_ФРАГМЕНТ ДОКУМЕНТА_
Ему хочется предложить «Адама и Еву» в Художественный театр, все еще почитаемый и родной, однако в дирекции этого замечательного театра издавна укореняется глупейшее правило, не согласуемое с такой злосчастной зыбкостью новейших времен: во всякий договор врезается драконовский пункт о возвращении аванса в кассу театра, если по каким бы то ни было непредвиденным обстоятельствам принятую пьесу откажутся ставить. Нелепый, немыслимый пункт! И Михаил Афанасьевич предлагает пьесу вахтанговцам, которые благоразумно опускают этот нелепый, немыслимый пункт и аванс выплачивают без малейших условий, после чего ему еще приходится оправдываться в письме к Станиславскому, что до осени физической возможности ждать не имеет, что одна необходимость толкает его. Он вынужден чуть ли не умолять:
«Повторяю: железная необходимость руководит теперь моими договорами...»
С приступом мрачнейшего настроения тревожного духа он отправляется в туманный, фантастический Ленинград и читает «Адама и Еву» в Красном театре, заказавшем ее:
«Слушали ее четыре человека: Вольф, Гаккель, Тихановский и я. К великому нашему огорчению, ставить ее театр не мог. Кажется, меньше всех был расстроен автор. Он объяснил это тем, что когда кончил писать, то ему самому показалось, что, пожалуй, его «Адам и Ева» не выйдут на сцену. Пьеса была, конечно, талантлива, умна, неожиданна, мастерски сделана. Экземпляр ее оставался в кабинете Вольфа и сгорел вместе со всем, что было в кабинете, во время пожара театра...»
К неудачам привыкнуть нельзя. Все же со временем они начинают менее остро ранить воспаленное сердце. К тому же, эта новая неудача скрашивается несколько тем, что с Ленинградским драматическим театром заключается договор, тоже без включения несносного пункта, однако на что? Страшно даже подумать на что! На инсценировку, и не чего-нибудь, не какой-нибудь тонюсенькой книжечки, а на гранитную глыбу, под довольно известным заглавием «Война и мир»! Подумать только, как мало он преуспел с того утешительного, однако рокового звонка! Год назад его принудили инсценировать «Мертвые души», которые нельзя инсценировать. Всего год спустя, истерзанный и больной, он своей волей соглашается инсценировать «Войну и мир», а разве «Войну и мир» инсценировать можно?
С приступом еще более мрачного настроения, еще более тревожного духа он возвращается в накрытую неприятной серой сеткой Москву, не успевает отдышаться от ленинградских мытарств и читает вахтанговцам все ту же, уже явным образом пропавшую пьесу. И что же? К тому времени вахтанговцы тоже начинают бояться его, осторожничают. По их настоятельной просьбе на чтении присутствует убогий кретин, представляющий Военно-Воздушные Силы, и по окончании чтения убогий кретин, разумеется, не представляя себе, до какой глубины он кретин, говорит:
— Ставить эту пьесу нельзя, так как в ней погибает по ходу действия Ленинград.

_ПОКАЗАННЫЕ ПОЗИЦИИ_
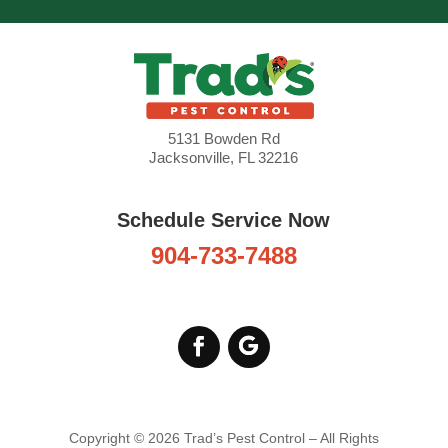
know when you’re
coming
Thank
you for coming out and
setting up a schedule
to treat the cinch bugs.
read more
5131 Bowden Rd
Jacksonville, FL 32216
Rexx Foglesong
1 week ago
Schedule Service Now
904-733-7488
Copyright © 2026 Trad’s Pest Control – All Rights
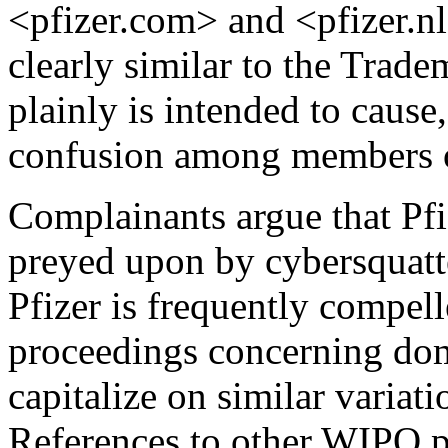
<pfizer.com> and <pfizer.nl
clearly similar to the Tradem
plainly is intended to cause
confusion among members of
Complainants argue that Pf
preyed upon by cybersquatt
Pfizer is frequently compel
proceedings concerning dom
capitalize on similar varia
References to other WIPO p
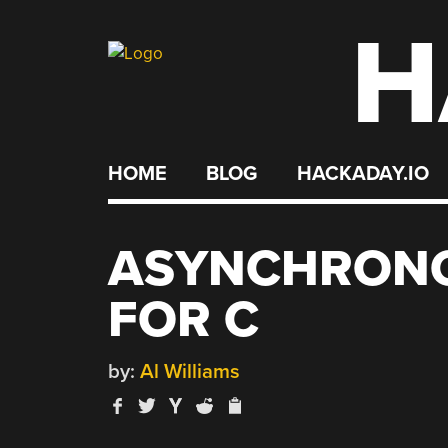
H
Skip
to
content
HOME
BLOG
HACKADAY.IO
ASYNCHRONO
FOR C
by:
Al Williams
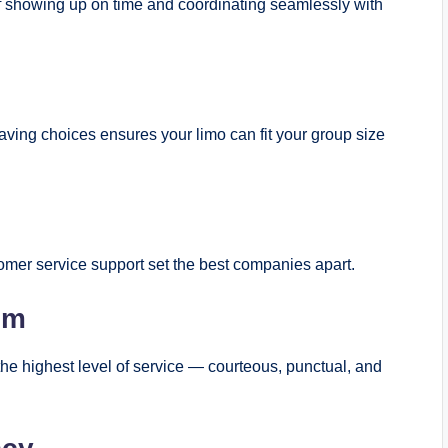
 showing up on time and coordinating seamlessly with
ving choices ensures your limo can fit your group size
tomer service support set the best companies apart.
sm
 the highest level of service — courteous, punctual, and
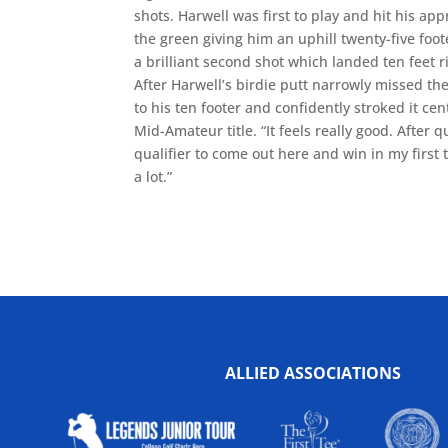
shots. Harwell was first to play and hit his app
the green giving him an uphill twenty-five foot
a brilliant second shot which landed ten feet r
After Harwell’s birdie putt narrowly missed t
to his ten footer and confidently stroked it ce
Mid-Amateur title. “It feels really good. After 
qualifier to come out here and win in my firs
a lot.”
ALLIED ASSOCIATIONS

_ИНСТРУКЦИИ К ЗАДАНИЯМ_
1 – Инсценировку какого произведения предусматривал договор с Ленинградским драматическим театром, согласно отрывку?
2 – Перепишите без изменений часть отрывка между словами «С приступом еще» и «ходу действия Ленинград.», включительно.
Позиции никак не связаны с содержанием отрывка.

_ОТВЕТЫ К ЗАДАНИЯМ_
1 – «Война и мир».

2 –
С приступом еще более мрачного настроения, еще более тревожного духа он возвращается в накрытую неприятной серой сеткой Москву, не успевает отдышаться от ленинградских мытарств и читает вахтанговцам все ту же, уже явным образом пропавшую пьесу. И что же? К тому времени вахтанговцы тоже начинают бояться его, осторожничают. По их настоятельной просьбе на чтении присутствует убогий кретин, представляющий Военно-Воздушные Силы, и по окончании чтения убогий кретин, разумеется, не представляя себе, до какой глубины он кретин, говорит:
— Ставить эту пьесу нельзя, так как в ней погибает по ходу действия Ленинград.